All of these activities revolve around database technology. For example, both communications and computation operations in bioinformatics depend on data that have to be maintained. Electronic databases maintain data in a persistent, non-volatile form that allows operations to be repeated and compared with other operations, with the results communicated to other researchers and developers. The electronic database—a file composed of records, each containing fields together with a set of operations for searching, sorting, recombining, and other functions—is the silicon, plastic, and iron- oxide equivalent of the experimenter's private notebook, and the basis for electronic publishing to the scientific community.
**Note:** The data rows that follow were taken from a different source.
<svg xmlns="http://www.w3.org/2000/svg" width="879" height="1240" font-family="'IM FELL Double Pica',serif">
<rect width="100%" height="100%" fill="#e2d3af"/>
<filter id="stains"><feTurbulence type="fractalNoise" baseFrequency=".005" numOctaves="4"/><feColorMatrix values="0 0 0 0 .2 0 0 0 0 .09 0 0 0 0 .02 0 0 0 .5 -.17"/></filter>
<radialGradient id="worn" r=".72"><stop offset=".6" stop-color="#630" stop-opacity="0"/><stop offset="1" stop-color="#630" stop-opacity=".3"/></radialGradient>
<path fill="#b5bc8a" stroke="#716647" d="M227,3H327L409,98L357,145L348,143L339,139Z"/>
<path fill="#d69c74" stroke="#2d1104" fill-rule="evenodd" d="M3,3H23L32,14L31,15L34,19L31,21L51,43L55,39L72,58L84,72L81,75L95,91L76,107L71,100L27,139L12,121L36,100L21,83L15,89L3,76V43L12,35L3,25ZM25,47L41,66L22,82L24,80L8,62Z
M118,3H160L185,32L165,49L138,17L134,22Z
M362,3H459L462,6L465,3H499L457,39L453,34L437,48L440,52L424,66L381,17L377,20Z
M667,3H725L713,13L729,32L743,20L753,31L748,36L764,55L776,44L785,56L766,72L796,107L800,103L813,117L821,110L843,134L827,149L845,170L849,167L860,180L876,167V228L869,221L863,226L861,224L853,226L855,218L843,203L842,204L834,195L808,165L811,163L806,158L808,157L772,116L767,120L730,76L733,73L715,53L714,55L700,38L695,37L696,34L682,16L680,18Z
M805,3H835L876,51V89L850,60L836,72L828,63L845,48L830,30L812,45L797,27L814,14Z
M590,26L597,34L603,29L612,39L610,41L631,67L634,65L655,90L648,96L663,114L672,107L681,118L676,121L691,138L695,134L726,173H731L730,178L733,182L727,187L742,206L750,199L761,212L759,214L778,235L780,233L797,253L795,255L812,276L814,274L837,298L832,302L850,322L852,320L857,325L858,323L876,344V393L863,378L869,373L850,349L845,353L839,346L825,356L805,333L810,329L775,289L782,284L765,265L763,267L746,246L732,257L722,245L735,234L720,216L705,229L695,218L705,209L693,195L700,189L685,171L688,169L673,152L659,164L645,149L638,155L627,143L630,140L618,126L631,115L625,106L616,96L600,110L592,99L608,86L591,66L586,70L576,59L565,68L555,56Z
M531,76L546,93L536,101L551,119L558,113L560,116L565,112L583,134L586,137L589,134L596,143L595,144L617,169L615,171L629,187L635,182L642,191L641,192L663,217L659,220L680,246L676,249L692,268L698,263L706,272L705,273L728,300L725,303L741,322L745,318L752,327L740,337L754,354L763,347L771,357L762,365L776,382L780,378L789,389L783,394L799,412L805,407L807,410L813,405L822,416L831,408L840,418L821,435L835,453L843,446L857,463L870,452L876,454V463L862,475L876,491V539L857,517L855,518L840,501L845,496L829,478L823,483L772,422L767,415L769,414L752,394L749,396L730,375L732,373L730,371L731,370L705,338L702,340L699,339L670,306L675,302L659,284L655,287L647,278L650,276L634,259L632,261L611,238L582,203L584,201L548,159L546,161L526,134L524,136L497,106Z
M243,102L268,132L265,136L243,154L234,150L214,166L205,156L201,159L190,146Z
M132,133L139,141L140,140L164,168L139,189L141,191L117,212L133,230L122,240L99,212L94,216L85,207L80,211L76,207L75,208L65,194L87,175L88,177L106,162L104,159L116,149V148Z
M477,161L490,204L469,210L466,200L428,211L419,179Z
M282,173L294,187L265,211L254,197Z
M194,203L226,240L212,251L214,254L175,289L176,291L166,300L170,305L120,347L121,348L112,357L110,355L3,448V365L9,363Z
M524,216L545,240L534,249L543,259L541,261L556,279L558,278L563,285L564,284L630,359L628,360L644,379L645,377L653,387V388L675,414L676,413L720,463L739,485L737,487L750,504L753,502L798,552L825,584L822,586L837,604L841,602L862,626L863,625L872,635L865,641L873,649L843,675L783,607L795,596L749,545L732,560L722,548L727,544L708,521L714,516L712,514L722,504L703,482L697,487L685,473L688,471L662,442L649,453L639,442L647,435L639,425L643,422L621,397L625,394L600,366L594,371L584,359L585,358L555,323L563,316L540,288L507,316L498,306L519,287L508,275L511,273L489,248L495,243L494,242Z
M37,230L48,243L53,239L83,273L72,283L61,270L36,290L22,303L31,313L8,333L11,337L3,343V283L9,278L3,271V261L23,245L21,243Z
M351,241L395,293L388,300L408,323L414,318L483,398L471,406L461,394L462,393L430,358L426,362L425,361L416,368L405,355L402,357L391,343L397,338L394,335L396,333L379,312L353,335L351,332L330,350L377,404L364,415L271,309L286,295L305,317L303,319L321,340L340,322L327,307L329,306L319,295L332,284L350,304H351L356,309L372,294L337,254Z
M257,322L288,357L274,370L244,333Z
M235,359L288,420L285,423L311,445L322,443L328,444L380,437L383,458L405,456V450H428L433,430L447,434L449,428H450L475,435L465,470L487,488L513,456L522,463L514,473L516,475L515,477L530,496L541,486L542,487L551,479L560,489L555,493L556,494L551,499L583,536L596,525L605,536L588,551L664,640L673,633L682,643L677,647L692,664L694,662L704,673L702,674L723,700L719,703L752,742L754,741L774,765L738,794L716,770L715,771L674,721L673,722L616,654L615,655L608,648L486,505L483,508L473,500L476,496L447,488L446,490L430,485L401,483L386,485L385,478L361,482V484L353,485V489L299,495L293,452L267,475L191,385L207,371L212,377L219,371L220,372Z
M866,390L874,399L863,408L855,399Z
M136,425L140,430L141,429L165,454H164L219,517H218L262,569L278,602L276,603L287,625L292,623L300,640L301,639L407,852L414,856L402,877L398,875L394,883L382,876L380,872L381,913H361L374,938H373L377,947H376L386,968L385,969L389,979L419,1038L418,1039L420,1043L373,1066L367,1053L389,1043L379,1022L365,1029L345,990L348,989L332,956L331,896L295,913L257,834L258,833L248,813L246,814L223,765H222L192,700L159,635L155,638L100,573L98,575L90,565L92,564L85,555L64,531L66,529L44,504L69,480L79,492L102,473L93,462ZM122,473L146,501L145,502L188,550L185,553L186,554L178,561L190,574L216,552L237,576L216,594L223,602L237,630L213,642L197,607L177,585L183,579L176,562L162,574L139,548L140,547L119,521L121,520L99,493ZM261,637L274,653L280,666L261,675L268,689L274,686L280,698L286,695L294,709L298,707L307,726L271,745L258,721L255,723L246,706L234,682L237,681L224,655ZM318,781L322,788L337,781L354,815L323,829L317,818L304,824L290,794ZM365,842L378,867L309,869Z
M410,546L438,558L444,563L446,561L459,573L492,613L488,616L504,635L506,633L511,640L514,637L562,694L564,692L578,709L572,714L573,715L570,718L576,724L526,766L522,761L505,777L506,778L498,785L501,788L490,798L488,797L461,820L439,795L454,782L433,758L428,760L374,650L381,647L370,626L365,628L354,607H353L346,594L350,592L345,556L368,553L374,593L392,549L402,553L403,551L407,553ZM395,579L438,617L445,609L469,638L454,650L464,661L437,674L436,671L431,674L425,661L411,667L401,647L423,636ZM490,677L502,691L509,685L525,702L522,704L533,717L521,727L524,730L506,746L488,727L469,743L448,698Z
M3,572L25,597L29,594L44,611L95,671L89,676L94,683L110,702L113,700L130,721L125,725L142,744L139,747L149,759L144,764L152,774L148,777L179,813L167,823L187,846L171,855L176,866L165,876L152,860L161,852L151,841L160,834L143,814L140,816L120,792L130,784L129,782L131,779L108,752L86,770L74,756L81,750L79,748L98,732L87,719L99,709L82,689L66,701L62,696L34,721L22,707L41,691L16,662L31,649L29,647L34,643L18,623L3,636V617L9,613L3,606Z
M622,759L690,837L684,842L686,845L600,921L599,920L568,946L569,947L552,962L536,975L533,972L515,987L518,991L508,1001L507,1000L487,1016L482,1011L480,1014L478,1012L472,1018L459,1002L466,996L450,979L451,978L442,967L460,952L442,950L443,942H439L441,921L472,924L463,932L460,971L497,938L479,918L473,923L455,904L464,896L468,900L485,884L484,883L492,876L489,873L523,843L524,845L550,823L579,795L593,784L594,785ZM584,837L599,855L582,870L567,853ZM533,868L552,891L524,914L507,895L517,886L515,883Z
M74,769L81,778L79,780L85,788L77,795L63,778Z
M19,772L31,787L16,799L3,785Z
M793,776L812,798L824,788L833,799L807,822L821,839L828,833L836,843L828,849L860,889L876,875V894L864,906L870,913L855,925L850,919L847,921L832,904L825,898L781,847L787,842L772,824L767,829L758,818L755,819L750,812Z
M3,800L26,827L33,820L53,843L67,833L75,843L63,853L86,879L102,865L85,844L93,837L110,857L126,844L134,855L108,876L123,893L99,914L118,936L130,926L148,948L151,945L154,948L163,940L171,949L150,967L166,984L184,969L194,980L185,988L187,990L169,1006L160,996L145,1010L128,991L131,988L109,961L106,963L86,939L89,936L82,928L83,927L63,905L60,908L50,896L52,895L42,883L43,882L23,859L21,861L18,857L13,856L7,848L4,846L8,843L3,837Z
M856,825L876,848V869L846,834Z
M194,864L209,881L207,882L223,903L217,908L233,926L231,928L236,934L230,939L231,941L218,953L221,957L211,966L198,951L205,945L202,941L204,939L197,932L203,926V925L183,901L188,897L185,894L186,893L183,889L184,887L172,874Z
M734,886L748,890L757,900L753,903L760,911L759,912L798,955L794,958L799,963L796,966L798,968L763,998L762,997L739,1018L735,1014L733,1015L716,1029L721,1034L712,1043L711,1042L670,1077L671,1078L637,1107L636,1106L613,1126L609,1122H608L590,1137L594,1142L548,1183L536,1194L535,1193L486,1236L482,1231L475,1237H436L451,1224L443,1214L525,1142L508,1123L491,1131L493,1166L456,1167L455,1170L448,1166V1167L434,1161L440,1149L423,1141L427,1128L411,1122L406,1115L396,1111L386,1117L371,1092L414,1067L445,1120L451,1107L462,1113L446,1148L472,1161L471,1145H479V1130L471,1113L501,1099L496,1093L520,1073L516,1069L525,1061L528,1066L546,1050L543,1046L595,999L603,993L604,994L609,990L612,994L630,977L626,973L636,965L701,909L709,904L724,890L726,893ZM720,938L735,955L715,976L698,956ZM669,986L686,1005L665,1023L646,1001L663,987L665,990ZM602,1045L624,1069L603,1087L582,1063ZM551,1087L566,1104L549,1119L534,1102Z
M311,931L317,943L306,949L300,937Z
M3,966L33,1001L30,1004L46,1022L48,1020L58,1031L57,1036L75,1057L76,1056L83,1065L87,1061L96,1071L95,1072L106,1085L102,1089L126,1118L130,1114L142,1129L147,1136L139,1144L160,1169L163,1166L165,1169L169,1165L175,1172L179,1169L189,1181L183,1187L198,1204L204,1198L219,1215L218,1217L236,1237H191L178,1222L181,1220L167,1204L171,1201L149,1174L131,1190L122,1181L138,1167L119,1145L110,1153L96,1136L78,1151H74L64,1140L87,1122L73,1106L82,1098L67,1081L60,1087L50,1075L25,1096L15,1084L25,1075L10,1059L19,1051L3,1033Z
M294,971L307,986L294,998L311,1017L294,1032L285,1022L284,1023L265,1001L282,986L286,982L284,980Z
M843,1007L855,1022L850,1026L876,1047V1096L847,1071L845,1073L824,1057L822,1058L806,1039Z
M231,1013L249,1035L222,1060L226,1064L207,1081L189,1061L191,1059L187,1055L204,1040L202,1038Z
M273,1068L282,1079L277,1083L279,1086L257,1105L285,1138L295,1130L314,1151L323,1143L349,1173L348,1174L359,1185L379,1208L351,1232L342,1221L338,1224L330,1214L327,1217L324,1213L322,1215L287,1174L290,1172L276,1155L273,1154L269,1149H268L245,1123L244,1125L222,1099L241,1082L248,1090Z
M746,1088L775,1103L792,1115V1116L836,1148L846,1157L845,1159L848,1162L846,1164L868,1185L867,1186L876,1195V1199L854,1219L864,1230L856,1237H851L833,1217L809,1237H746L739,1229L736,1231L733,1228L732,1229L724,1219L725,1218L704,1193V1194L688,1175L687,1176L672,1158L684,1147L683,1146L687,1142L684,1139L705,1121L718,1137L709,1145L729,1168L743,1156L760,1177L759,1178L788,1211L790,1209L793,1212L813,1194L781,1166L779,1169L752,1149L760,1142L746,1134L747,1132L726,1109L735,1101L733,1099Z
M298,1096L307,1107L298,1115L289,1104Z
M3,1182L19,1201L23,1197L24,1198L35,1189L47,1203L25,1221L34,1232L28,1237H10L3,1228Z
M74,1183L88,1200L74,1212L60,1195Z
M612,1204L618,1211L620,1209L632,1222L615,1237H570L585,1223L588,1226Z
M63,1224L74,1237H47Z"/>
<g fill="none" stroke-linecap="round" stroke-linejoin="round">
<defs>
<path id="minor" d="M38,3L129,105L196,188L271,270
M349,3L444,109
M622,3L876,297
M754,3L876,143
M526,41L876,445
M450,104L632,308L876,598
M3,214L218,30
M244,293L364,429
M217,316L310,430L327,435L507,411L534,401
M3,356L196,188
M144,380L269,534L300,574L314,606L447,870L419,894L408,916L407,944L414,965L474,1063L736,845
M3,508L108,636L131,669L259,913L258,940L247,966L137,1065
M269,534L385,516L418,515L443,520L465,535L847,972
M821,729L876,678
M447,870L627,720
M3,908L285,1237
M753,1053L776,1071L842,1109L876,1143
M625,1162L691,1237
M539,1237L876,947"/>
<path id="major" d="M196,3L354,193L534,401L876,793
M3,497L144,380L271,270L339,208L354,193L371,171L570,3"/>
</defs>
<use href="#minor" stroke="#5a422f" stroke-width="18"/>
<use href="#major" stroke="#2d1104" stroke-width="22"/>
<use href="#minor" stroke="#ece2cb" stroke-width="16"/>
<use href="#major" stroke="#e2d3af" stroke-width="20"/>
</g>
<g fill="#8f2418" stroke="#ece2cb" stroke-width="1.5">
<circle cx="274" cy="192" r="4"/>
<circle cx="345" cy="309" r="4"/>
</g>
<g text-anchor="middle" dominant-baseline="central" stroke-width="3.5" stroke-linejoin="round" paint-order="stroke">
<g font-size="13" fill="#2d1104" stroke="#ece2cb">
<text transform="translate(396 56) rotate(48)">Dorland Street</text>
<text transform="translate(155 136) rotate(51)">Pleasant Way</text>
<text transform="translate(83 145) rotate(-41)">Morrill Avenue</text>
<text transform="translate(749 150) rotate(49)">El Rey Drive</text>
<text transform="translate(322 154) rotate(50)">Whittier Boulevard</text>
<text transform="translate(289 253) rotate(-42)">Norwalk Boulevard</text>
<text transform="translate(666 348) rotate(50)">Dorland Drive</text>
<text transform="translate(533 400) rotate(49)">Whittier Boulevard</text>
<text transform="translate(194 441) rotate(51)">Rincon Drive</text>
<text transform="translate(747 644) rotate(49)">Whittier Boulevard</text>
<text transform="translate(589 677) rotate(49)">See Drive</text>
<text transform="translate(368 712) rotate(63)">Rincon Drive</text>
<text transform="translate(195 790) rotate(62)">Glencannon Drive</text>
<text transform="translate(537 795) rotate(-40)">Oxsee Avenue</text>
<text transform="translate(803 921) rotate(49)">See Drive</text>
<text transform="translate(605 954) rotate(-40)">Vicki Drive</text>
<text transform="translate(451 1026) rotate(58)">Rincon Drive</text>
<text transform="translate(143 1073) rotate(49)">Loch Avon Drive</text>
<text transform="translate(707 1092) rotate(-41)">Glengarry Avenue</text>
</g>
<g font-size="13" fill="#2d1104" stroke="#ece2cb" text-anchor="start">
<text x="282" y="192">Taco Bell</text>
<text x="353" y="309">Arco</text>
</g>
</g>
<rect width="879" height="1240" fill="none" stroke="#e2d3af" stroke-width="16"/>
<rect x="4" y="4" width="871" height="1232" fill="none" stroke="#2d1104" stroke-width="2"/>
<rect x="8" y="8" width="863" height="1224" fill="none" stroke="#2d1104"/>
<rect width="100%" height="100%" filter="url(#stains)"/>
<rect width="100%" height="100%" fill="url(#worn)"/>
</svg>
As an illustration of how central databases are to the molecular biology research and development, consider a sampling of the public bioinformatics databases listed in Table 2-1. Perhaps the best- known of the hundreds of DNA sequence databases accessible through the Internet are the

international nucleotide sequence database collaborators GENBANK, supported by the National Center for Biological Information (NCBI), the DNA DataBank of Japan (DDBJ), and the European Molecular Biology Laboratory (EMBL). Another major database, PubMed, which is maintained by the U.S. National Library of Medicine, is a key resource for biomedical literature.